YOUR INSTRUCTIONS:
Because only the text is wanted, repeat the records below exactly and omit the pictures.

INPUT FOR THIS TASK:

>>

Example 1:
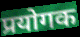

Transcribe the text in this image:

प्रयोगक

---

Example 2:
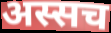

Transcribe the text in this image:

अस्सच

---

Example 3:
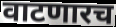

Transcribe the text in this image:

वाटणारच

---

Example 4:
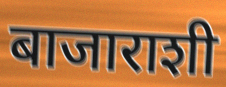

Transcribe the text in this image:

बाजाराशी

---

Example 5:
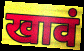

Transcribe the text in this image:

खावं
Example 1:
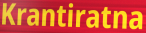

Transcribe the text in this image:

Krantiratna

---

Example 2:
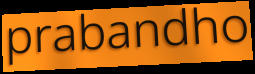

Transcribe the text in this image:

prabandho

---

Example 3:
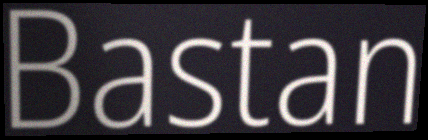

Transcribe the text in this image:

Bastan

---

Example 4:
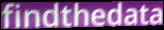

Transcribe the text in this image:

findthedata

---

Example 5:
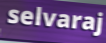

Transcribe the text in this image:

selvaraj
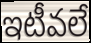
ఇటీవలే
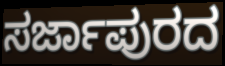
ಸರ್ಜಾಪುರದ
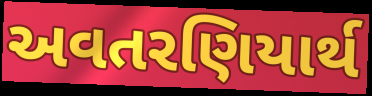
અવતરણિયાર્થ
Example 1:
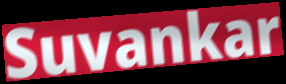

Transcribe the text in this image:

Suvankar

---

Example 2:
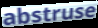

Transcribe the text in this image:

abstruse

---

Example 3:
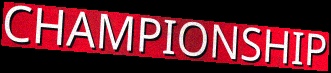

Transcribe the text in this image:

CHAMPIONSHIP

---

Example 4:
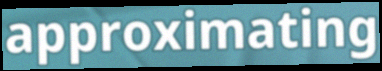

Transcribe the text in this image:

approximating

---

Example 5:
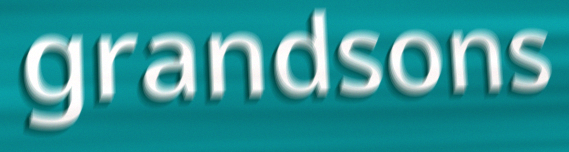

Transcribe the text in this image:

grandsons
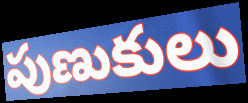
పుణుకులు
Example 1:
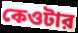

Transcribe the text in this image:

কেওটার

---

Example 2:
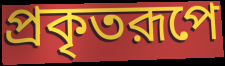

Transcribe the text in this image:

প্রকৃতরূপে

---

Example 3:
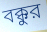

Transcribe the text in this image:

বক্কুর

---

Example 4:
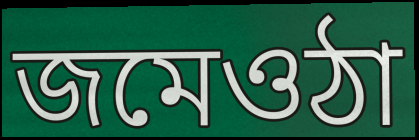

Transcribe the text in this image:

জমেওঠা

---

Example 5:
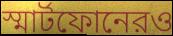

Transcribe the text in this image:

<<

EXERCISE RESULT:
Example 1:

Transcribe the text in this image:

प्रयोगक

---

Example 2:

Transcribe the text in this image:

अस्सच

---

Example 3:

Transcribe the text in this image:

वाटणारच

---

Example 4:

Transcribe the text in this image:

बाजाराशी

---

Example 5:

Transcribe the text in this image:

खावं
Example 1:

Transcribe the text in this image:

Krantiratna

---

Example 2:

Transcribe the text in this image:

prabandho

---

Example 3:

Transcribe the text in this image:

Bastan

---

Example 4:

Transcribe the text in this image:

findthedata

---

Example 5:

Transcribe the text in this image:

selvaraj
ఇటీవలే
ಸರ್ಜಾಪುರದ
અવતરણિયાર્થ
Example 1:

Transcribe the text in this image:

Suvankar

---

Example 2:

Transcribe the text in this image:

abstruse

---

Example 3:

Transcribe the text in this image:

CHAMPIONSHIP

---

Example 4:

Transcribe the text in this image:

approximating

---

Example 5:

Transcribe the text in this image:

grandsons
పుణుకులు
Example 1:

Transcribe the text in this image:

কেওটার

---

Example 2:

Transcribe the text in this image:

প্রকৃতরূপে

---

Example 3:

Transcribe the text in this image:

বক্কুর

---

Example 4:

Transcribe the text in this image:

জমেওঠা

---

Example 5:

Transcribe the text in this image:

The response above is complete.